Un sou par homme

Trad. de l'anglais par Marie Tadié
Collection L'Air du Temps
Gallimard
Parution
Ceux qui ont apprécié dans Le lapin blanc la sobriété du style dont Bruce Marshall avait usé pour relater les aventures d'un grand héros de la Résistance, goûteront avec Un sou par homme la versatilité du talent du célèbre auteur anglais. L'œuvre est ici très personnelle, tendre, empreinte tout au long d'un humour exquis. Bruce Marshall a campé un personnage inoubliable, celui de l'abbé Gaston, humble prêtre d'une paroisse élégante. Le Seigneur, qu'il sert de toute son âme avec une naïveté bien proche de la grandeur, semble avoir jalonné sa route d'embûches.
Le chanoine Litry comprend mal les élans de ce cœur simple lorsqu'il le rencontre sablant le champagne avec des mannequins ou secourant les femmes de petite vertu. Il ne comprendrait sans doute pas que l'abbé qui, éprouvant un coupable besoin de tendresse, a recueilli un chat – Casanova des gouttières du quartier – dise, lors de sa mort, une prière pour le cas où le Seigneur, dans sa miséricorde, aurait prévu un coin de paradis pour matous non repentis.
De la guerre de 1914, l'abbé a conservé une forte claudication et la précieuse amitié de Bessier, «farouche» révolutionnaire. La claudication interdit au petit abbé Gaston de dire sa messe au maître autel – on ne saurait risquer de choquer les ouailles de Saint-Clovis – et l'amitié qu'il porte à son camarade d'armes l'entraînera, lors de la dernière guerre, à sauver un Anglais, comme sa compassion le fera secourir une réfugiée allemande et protéger ses amours. Embûches incessantes à travers lesquelles l'abbé Gaston s'efforce en boitillant de gagner son Paradis.

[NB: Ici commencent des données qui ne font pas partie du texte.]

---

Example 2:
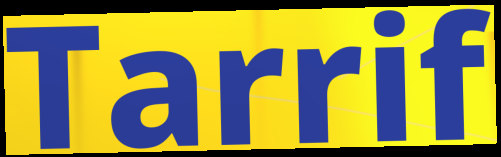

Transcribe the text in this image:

Tarrif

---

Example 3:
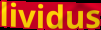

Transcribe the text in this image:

lividus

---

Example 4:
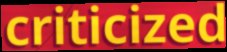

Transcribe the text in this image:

criticized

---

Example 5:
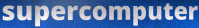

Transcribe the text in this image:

supercomputer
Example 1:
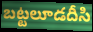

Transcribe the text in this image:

బట్టలూడదీసి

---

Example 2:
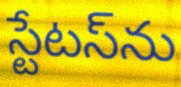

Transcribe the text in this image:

స్టేటస్‌ను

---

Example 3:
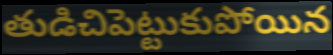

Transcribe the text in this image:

తుడిచిపెట్టుకుపోయిన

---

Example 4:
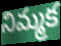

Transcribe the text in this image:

నిమ్మక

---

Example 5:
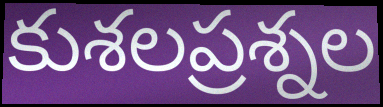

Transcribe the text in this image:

కుశలప్రశ్నల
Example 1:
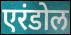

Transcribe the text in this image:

एरंडोल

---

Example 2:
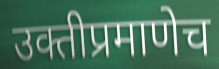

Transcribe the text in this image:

उक्तीप्रमाणेच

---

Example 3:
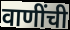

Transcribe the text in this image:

वाणींची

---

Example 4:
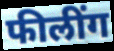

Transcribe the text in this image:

फीलींग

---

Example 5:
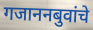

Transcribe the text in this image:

गजाननबुवांचे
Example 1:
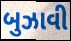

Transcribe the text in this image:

બુઝાવી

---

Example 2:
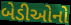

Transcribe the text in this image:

બેડીઓનો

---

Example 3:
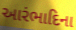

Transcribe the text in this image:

આરંભાદિના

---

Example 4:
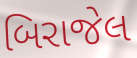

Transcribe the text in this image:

બિરાજેલ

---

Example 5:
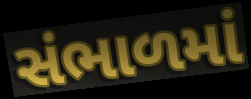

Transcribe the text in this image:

સંભાળમાં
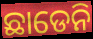
ଛାଡେନି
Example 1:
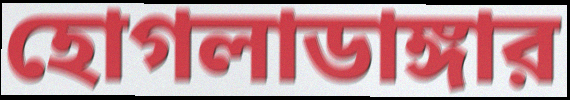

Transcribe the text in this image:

হোগলাডাঙ্গার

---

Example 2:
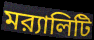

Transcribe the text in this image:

মর‍্যালিটি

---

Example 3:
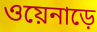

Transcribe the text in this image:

ওয়েনাড়ে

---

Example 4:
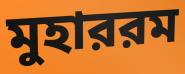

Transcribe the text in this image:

মুহাররম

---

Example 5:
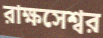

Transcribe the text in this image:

রাক্ষসেশ্বর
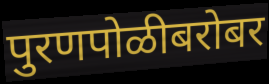
पुरणपोळीबरोबर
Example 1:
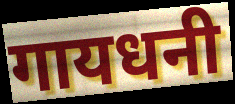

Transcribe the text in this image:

गायधनी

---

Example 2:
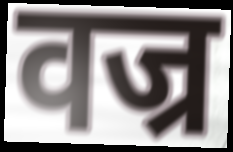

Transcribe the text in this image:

वज्र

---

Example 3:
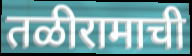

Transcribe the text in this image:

तळीरामाची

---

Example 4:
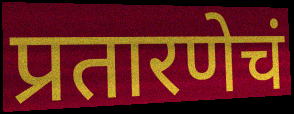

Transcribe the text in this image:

प्रतारणेचं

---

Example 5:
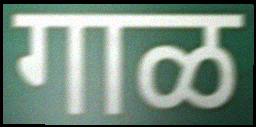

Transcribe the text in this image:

गाळ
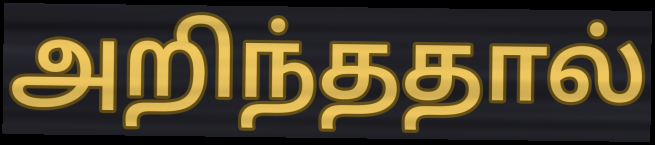
அறிந்ததால்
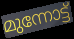
മുന്നോട്ട്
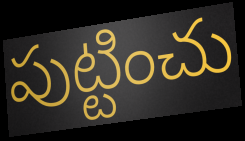
పుట్టించు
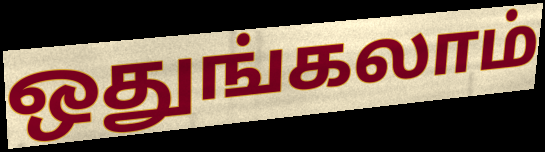
ஒதுங்கலாம்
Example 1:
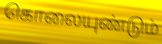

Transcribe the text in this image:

கொலையுண்டும்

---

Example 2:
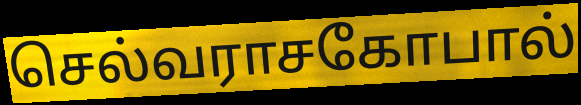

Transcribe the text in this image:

செல்வராசகோபால்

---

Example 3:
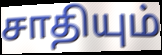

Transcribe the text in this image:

சாதியும்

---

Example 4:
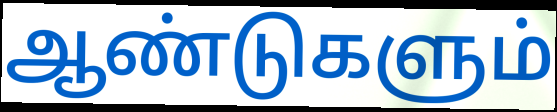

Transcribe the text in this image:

ஆண்டுகளும்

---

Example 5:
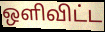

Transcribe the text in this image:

ஒளிவிட்ட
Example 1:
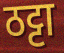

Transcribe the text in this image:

ठट्टा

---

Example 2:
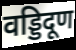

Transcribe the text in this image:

वड्डिदूण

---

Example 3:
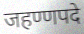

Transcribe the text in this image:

जहण्णपदे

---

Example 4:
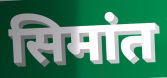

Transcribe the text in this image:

सिमांत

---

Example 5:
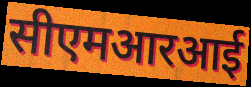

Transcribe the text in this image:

सीएमआरआई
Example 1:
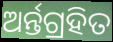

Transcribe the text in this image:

ଅର୍ନ୍ତଗ୍ରହିତ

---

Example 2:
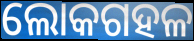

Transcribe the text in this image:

ଲୋକଗହଳ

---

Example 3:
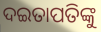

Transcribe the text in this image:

ଦଇତାପତିଙ୍କୁ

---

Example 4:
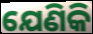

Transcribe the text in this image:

ଯେଣିକି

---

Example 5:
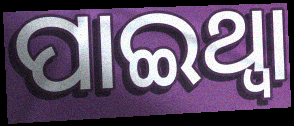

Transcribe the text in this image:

ପାଇଥ୍ବା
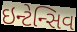
ઇન્ટેન્સિવ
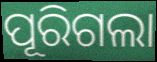
ପୂରିଗଲା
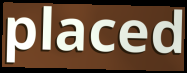
placed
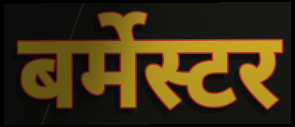
बर्मेस्टर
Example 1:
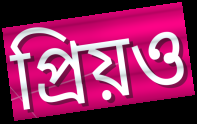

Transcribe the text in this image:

প্রিয়ও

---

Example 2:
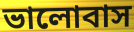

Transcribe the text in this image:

ভালোবাস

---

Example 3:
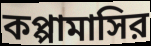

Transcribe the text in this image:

কপ্পামাসির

L'ouvrage, que l'on soit croyant ou non, se lit d'un trait car, reflétée dans le luxe de la pauvre soutane de l'abbé, se dessine une surprenante fresque de la France au cours du dernier demi-siècle et maints traits savoureux sur les hauts dignitaires ecclésiastiques, telle la scène de la piscine, en Amérique, après un congrès catholique, qui est d'une irrésistible drôlerie.

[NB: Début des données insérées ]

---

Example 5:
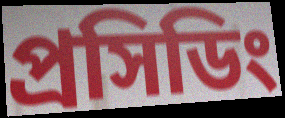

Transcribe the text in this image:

প্রসিডিং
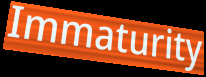
Immaturity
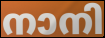
നാനി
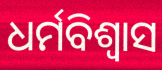
ଧର୍ମବିଶ୍ୱାସ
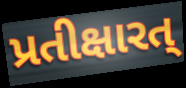
પ્રતીક્ષારત્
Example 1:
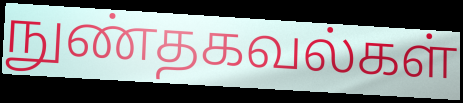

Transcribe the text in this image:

நுண்தகவல்கள்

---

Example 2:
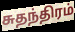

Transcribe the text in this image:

சுதந்திரம்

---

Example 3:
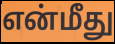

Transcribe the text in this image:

என்மீது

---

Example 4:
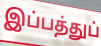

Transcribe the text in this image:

இப்பத்துப்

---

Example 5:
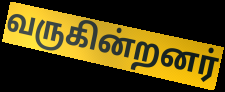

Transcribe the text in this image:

வருகின்றனர்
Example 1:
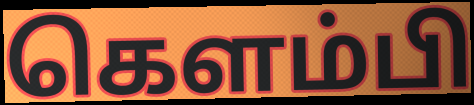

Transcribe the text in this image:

கெளம்பி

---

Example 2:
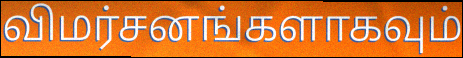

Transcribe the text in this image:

விமர்சனங்களாகவும்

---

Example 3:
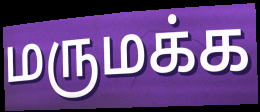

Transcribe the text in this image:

மருமக்க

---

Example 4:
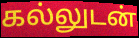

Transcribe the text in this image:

கல்லுடன்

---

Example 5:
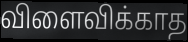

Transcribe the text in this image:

விளைவிக்காத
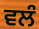
ਵਲੰ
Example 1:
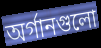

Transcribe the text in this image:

অর্গানগুলো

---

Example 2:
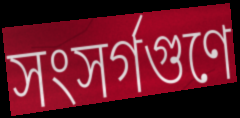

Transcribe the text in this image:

সংসর্গগুণে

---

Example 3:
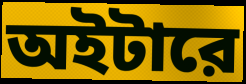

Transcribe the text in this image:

অইটারে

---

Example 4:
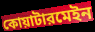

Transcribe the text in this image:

কোয়াটারমেইন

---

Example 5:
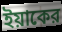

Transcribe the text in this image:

ইয়াকের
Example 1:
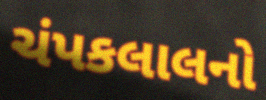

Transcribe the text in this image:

ચંપકલાલનો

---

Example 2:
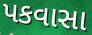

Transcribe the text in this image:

પકવાસા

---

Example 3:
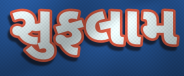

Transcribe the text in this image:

સુફલામ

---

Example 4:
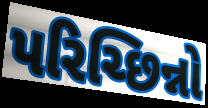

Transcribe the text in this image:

પરિચ્છિન્નો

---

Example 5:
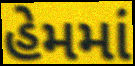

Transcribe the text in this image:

હેમમાં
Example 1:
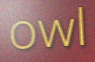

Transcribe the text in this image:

owl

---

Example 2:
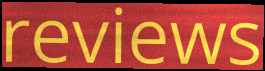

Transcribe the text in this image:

reviews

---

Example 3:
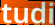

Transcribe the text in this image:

tudi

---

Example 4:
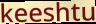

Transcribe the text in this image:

keeshtu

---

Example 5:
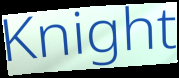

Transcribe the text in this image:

Knight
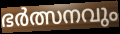
ഭർത്സനവും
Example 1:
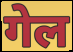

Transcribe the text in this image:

गेल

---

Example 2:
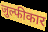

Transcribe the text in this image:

जुल्फीकार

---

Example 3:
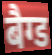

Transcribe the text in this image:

बैग्ड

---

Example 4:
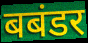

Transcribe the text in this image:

बबंडर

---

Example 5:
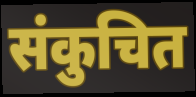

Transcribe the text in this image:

संकुचित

La France et les Français de Bruce Marshall sont plus vrais que nature, et c'est là chose surprenante. Sans doute appartenait-il à un étranger de savoir, mieux que l'un des nôtres, saisir et apprécier ces mille riens qui font un peuple. Il faut ajouter que Bruce Marshall, qui est natif d'Édimbourg, a vécu de longues années en France, et que sa compréhension et son amour pour notre pays sont présents à chaque page de Un sou par homme qui, traduit dans toutes les langues, connaît des tirages record.